The way I understand the law (and I'm NO lawyer), a privately owned public place, like a bar, McDonald's, ski resort, etc, is that you can take pictures to your heart's content, as there is no expectation of privacy, but the owner can ask you to leave, and if you don't, then you're trespassing.  

Of course, I could be 100% off on this.


----------



## DennyCrane (Oct 2, 2011)

Hickeydog said:


> fwellers said:
> 
> 
> > I understand about being able to take pics of anything in public. Where I get confused is what constitutes public.
> ...


This is essentially correct, but if there's a posted sign prohibiting photography on private property w/o permission, you must comply. Like at a concert hall where some big act is playing or something. However, in my case, where it was public property and a public place, take all the pictures you want of whatever you want. Again, there are limits of things where there ARE expectations of privacy... someone keying in their PIN at an ATM, looking up someone's dress, using a long zoom to photograph inside a private residence. It's all very common sense. Don't photograph something you shouldn't look at anyway, photograph in a public place, and you'll be fine.


----------



## Redbaron (Oct 5, 2011)

Obviously common sense should prevail - if someone was taking inappropriate photos of someone, or photos of my son and I deemed it inappropriate I'd certainly be having words. Anything else is fair game IMO.

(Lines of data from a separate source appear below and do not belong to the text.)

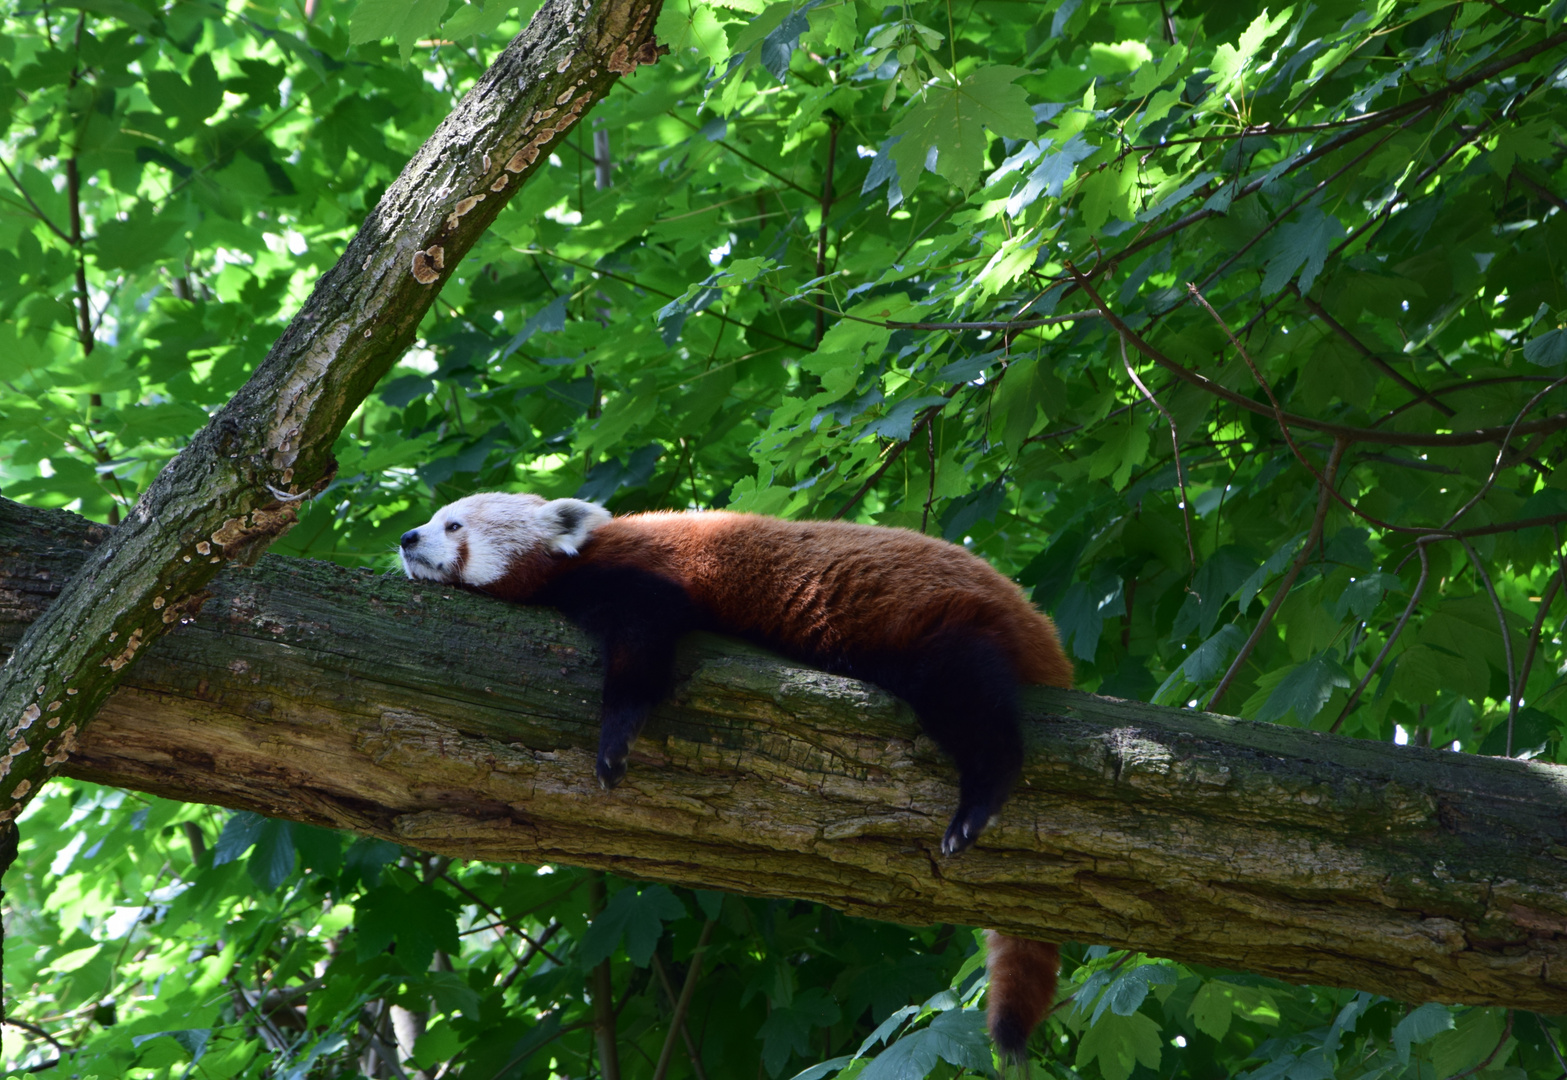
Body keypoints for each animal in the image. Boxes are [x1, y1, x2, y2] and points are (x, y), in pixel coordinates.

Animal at [398, 492, 1071, 1059]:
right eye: (432, 519)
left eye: (452, 525)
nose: (406, 538)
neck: (582, 556)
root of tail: (1029, 614)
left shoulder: (645, 580)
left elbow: (644, 649)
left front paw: (615, 740)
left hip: (934, 626)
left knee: (975, 708)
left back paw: (977, 802)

Taking photos of military installations in former Soviet block countries is a bad idea as well...... trust me


----------



## SituationNormal (Oct 5, 2011)

DennyCrane said:


> Update- I got an email from the local manager of the security company. He wants to talk to me, so I'll give him a call on Monday.

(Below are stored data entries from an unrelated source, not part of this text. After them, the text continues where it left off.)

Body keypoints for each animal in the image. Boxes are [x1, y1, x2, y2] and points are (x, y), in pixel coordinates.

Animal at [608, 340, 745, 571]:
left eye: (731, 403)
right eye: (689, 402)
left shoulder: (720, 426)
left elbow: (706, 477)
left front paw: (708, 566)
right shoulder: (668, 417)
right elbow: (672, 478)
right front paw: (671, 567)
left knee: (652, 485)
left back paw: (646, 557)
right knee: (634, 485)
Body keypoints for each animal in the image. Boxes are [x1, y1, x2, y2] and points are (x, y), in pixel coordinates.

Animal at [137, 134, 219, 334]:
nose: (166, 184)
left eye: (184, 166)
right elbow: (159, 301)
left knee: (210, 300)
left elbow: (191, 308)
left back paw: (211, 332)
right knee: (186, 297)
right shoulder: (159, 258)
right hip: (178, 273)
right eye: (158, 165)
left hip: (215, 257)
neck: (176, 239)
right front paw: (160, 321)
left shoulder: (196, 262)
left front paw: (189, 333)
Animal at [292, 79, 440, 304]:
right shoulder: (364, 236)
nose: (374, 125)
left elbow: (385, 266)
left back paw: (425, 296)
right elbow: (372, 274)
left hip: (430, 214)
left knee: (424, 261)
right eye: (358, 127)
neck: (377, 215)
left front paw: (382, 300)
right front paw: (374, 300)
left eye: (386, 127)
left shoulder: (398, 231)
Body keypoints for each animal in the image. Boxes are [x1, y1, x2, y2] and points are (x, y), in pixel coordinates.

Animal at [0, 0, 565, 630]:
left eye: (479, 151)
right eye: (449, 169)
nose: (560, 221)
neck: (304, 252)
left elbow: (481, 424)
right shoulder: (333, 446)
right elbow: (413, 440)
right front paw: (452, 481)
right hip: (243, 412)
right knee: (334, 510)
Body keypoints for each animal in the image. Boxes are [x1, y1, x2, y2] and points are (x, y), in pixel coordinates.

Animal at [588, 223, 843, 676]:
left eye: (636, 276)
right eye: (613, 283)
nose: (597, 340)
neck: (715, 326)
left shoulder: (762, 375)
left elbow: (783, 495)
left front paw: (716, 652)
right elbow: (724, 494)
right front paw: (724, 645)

So how did the conversation end up going? I'm curious as to the managers response.


----------



## photo guy (Oct 28, 2011)

That is kind of like one of my local restaurants. Burger King. Hosts car shows and wants customers and public to come and look and take photos but has a sign on each entry to the building saying no photography allowed. Double Standard in my opinion. Many, many people were at the last show taking photos and went in to eat so I think they should relax about it so they keep getting business.  Funny thing though, they have surveillance cameras inside watching everyone and everything but no warning signs of any kind on their entry doors notifing anyone about it which is law in my state stating it has to be posted.


----------



## SituationNormal (Oct 28, 2011)

Not necessarily a double standard. The signs on the doors are prohibiting photography from being taken from inside the building; not from the parking lot.


----------



## MLeeK (Oct 28, 2011)

Bukitimah said:


> I think those involved are not briefed or do not understand their security risks. The management simply deployed them without giving them clear directions. In such a case, their supervisor should come forward and explain why photographs are not allowed. I am sure if there are good reasons, I too will support the instructions.

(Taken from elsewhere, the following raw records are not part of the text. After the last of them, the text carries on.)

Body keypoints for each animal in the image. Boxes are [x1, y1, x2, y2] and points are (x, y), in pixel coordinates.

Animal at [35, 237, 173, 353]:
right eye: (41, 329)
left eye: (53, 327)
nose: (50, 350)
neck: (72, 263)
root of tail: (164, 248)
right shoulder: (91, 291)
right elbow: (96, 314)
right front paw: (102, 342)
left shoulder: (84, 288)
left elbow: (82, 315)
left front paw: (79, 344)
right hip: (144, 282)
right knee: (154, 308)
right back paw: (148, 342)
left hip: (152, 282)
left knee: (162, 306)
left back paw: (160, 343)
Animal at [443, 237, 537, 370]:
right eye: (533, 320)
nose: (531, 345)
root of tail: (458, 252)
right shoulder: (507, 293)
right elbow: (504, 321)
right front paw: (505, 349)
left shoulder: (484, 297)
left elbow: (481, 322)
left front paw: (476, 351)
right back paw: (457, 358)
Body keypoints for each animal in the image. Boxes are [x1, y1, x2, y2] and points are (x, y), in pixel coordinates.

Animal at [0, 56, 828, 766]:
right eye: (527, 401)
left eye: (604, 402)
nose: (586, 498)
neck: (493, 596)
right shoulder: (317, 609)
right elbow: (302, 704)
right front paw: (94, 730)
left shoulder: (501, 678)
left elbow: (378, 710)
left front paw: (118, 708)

Therein is the reason that there are "rules" for not photographing security personnel and their locations, etc. It's the heightened security and the very real threat of an attack like 9/11. It is illegal to photograph any of the bridges in NYC for that reason. Unfortunately as photographers we are going to see more and more of this security/police harassment and PROBABLY will see the laws actually change. The reason? How do you determine who is taking photos for a terrorist organization? 
The kicker there will be that the terrorists will be the ones taking photos with a spy camera. I am pretty confident that the terrorists aren't the ones standing out there with DSLR's and a bag of gear taking photos... they are walking through the gates legal as hell with a little point and shoot in their pocket which is allowed. 
So, it'll get harder and harder on us in order to give the US Public a "feeling" of being more secure from terrorism when in all actuality all they are doing is harassing the law abiding photographers. A criminal is going to be a little more sneaky than to stand out there with a big ol' DSLR to his eye and a bag of gear on his back the size of a toddler.


----------



## MLeeK (Oct 28, 2011)

DennyCrane said:


> Hickeydog said:
> 
> 
> > fwellers said:
> ...



It BECOMES private property when it is leased to the Bills. Kind of like if you rent from the public housing authority. That's publicly owned property. It is leased for all intents and purposes by the renter who then makes it private property. 


On the flip side... I will be shooting at Ralph Wilson on the field on 11/3 for one of the high school championship games. Press pass and all.


----------